** Opening SUPPLIED DATA block **
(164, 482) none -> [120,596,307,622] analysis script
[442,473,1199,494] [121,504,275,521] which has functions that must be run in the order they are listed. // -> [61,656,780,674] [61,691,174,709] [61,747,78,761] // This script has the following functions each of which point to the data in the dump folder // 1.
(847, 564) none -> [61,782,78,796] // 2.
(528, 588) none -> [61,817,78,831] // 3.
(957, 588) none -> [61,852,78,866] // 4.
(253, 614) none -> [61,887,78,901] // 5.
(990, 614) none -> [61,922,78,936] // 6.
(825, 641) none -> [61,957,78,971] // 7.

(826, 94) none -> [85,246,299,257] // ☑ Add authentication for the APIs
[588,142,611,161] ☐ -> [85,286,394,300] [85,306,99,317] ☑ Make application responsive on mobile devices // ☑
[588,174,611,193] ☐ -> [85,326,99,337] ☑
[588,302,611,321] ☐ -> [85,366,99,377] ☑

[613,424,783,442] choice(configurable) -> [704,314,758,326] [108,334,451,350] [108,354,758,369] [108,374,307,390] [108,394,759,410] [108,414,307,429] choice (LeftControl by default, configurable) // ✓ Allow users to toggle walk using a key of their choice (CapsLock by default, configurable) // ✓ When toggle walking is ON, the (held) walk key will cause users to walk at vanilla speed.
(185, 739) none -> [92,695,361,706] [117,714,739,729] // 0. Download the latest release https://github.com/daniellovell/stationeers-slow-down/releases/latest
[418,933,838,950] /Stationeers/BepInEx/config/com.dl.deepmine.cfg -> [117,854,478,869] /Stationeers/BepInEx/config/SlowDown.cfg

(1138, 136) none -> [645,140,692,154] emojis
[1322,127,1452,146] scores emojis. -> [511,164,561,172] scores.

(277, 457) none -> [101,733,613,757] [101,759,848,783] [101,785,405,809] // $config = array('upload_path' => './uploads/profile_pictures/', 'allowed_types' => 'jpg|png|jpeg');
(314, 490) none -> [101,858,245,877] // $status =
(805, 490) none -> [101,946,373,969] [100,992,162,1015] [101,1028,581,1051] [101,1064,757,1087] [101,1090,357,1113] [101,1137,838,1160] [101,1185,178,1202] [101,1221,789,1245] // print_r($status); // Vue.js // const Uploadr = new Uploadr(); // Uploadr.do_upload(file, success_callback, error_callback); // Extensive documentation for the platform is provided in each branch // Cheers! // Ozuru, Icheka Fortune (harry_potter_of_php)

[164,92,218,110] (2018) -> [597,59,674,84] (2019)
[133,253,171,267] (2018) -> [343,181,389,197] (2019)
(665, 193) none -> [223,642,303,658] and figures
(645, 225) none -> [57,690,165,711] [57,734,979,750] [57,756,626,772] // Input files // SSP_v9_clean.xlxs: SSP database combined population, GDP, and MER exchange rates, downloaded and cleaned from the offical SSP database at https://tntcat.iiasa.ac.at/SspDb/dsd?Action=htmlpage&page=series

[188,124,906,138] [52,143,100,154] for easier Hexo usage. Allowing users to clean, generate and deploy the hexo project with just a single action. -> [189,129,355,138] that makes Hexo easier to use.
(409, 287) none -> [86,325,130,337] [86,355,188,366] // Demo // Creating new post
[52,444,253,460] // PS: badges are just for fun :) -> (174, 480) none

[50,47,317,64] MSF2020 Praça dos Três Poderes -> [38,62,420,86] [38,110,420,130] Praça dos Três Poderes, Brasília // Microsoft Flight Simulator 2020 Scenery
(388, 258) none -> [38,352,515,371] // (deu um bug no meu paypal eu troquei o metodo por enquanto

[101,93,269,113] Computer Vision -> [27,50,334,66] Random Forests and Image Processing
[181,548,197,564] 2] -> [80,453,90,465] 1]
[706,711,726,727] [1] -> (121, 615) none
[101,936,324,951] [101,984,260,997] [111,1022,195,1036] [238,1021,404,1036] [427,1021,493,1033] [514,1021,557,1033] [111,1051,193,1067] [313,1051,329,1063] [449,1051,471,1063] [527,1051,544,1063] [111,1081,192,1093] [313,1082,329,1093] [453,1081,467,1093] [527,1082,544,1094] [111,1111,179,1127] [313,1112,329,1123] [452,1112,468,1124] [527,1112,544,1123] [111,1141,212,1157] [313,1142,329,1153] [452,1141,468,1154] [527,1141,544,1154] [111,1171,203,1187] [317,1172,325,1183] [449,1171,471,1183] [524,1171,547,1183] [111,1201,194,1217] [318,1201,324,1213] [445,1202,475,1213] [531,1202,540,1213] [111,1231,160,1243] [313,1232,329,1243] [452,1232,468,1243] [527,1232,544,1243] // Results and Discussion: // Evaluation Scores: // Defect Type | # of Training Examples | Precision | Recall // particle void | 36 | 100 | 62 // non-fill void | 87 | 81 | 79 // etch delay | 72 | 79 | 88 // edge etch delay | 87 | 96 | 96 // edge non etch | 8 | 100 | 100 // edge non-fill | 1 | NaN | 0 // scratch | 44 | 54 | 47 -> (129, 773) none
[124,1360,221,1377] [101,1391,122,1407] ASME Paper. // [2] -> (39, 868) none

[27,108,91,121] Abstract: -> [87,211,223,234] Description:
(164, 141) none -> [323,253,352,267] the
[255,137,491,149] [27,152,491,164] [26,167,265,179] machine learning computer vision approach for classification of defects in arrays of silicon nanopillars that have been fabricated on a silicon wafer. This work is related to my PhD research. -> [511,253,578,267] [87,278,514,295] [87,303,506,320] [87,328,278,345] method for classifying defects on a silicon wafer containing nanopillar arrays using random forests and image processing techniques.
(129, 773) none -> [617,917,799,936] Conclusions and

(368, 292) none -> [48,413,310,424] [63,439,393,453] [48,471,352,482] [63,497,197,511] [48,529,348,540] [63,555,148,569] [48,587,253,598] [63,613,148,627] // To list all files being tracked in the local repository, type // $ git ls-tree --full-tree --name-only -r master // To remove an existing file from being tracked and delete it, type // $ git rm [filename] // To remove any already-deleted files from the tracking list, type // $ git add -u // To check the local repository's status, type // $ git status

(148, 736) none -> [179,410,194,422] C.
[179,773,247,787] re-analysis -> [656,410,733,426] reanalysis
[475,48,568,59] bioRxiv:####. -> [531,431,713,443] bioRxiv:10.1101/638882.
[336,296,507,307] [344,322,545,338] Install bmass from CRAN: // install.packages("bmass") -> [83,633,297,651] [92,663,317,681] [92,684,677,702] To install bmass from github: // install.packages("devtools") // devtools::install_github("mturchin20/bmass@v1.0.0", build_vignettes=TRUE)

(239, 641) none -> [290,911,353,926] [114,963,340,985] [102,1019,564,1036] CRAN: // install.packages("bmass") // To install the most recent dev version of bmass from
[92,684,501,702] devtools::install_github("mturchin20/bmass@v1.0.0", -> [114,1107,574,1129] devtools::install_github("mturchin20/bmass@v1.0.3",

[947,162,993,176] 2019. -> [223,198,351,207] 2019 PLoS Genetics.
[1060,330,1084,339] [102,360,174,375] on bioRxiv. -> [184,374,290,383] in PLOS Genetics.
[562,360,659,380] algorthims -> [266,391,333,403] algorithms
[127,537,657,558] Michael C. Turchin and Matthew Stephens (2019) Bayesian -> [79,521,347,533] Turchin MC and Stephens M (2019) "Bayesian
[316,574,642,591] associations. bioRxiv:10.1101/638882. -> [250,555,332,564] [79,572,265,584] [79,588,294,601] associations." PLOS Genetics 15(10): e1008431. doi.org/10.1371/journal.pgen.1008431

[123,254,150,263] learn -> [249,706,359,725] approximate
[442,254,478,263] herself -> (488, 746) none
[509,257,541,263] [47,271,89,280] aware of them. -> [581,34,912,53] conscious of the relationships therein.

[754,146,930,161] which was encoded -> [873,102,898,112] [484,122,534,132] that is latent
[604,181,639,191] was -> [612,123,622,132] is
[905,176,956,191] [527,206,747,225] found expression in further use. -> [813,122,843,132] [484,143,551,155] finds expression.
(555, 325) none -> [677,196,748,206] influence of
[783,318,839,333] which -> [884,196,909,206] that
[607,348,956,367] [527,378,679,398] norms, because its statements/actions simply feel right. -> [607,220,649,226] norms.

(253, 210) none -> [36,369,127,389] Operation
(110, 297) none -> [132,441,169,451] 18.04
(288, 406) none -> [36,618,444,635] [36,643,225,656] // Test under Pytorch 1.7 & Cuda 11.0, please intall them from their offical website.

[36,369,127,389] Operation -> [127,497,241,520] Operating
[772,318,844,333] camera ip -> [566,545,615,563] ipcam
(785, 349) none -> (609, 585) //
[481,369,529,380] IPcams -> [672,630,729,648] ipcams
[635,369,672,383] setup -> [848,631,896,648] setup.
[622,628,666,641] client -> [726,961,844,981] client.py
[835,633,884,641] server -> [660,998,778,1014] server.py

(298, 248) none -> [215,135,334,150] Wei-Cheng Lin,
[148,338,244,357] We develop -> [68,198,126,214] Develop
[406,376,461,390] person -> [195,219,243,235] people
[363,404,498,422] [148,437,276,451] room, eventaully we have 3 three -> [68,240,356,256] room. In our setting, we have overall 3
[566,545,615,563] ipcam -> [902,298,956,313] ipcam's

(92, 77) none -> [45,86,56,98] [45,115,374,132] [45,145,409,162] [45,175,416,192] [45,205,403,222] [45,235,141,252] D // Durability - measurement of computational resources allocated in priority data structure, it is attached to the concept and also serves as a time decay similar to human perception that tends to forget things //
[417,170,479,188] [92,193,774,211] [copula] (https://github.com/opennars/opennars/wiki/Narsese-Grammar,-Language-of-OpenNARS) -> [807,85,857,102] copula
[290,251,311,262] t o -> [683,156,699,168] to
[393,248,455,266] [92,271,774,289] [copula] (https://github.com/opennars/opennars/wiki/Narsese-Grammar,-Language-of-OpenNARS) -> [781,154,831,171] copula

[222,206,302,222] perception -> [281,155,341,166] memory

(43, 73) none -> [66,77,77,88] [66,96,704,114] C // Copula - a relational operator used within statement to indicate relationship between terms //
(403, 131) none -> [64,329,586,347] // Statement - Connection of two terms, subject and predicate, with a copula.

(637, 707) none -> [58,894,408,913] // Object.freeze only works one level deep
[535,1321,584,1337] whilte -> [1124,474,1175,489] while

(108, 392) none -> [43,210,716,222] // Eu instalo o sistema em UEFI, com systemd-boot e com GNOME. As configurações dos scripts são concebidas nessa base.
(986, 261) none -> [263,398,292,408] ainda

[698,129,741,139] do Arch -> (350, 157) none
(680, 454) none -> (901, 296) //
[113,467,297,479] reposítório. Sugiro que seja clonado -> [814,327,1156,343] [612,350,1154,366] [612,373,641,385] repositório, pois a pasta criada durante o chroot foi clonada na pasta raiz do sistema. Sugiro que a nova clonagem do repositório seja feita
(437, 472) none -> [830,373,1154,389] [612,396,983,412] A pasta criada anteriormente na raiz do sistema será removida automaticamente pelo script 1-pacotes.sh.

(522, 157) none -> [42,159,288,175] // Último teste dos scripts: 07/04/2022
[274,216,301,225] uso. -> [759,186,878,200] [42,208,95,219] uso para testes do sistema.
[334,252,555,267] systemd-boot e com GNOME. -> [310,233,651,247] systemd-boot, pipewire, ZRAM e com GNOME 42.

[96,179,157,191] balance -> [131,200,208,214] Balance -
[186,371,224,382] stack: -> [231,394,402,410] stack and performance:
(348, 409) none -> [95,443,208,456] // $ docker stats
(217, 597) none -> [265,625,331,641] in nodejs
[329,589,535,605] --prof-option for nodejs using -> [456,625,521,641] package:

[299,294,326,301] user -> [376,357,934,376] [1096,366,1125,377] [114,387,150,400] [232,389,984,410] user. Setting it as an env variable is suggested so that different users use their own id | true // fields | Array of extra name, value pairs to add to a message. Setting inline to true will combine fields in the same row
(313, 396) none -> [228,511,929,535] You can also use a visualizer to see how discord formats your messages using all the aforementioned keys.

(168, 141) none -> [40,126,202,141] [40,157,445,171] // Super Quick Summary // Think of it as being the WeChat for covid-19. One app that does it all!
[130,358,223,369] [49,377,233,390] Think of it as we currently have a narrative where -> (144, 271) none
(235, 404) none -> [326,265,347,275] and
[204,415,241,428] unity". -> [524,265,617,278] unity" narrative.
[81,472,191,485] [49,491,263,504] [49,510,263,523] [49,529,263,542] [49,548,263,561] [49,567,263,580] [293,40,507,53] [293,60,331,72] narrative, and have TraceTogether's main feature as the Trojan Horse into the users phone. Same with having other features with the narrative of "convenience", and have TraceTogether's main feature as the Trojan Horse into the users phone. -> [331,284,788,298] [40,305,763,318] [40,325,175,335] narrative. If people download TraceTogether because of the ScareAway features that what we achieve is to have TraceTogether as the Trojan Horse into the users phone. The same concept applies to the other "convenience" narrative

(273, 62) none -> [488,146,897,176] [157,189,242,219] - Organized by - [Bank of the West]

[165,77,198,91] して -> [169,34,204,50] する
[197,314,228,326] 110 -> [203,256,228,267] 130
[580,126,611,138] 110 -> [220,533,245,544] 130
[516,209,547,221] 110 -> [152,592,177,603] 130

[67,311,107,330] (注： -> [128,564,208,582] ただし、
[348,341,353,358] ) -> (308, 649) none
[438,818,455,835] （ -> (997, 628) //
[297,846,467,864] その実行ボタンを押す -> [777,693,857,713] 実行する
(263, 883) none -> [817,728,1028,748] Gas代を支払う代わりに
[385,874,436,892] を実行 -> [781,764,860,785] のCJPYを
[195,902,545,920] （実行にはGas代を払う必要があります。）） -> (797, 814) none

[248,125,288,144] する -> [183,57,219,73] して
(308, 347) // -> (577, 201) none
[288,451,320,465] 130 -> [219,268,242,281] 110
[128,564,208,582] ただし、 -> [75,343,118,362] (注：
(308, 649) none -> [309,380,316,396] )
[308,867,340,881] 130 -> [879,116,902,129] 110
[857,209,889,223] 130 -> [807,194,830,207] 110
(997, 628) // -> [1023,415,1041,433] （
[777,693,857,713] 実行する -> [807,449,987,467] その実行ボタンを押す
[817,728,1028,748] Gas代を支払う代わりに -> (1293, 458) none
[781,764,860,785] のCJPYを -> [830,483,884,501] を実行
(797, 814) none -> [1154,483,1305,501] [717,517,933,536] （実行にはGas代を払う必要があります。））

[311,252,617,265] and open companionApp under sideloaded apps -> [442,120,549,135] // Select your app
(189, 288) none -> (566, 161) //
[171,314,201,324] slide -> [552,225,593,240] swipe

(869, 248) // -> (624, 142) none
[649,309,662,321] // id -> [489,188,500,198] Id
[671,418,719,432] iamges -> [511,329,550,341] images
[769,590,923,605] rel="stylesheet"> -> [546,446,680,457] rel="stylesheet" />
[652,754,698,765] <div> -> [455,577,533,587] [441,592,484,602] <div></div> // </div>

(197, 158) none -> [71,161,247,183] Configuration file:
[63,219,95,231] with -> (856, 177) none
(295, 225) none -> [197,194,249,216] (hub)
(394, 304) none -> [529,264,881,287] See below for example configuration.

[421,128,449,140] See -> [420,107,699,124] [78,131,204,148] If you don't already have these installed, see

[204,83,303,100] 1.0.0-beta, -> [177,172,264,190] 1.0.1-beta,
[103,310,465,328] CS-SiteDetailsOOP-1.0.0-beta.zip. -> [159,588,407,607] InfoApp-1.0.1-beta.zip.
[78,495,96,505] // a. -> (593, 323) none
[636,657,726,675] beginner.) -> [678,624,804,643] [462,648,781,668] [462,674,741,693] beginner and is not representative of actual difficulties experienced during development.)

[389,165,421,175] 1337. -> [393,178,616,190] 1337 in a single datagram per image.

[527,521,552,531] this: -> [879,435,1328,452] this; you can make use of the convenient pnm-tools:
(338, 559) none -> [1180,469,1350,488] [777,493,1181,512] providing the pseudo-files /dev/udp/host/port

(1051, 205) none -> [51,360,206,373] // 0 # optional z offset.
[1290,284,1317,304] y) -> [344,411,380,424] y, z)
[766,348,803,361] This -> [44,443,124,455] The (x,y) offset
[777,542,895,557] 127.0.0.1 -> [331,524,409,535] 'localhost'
** Closing SUPPLIED DATA block **
**REQUIRED WORK**
Copy exactly the lines that run from the first line of the data to the line containing "(847, 564) none -> [61,782,78,796] // 2.", please, with both ends included and nothing else.

**TASK RESULT**
(164, 482) none -> [120,596,307,622] analysis script
[442,473,1199,494] [121,504,275,521] which has functions that must be run in the order they are listed. // -> [61,656,780,674] [61,691,174,709] [61,747,78,761] // This script has the following functions each of which point to the data in the dump folder // 1.
(847, 564) none -> [61,782,78,796] // 2.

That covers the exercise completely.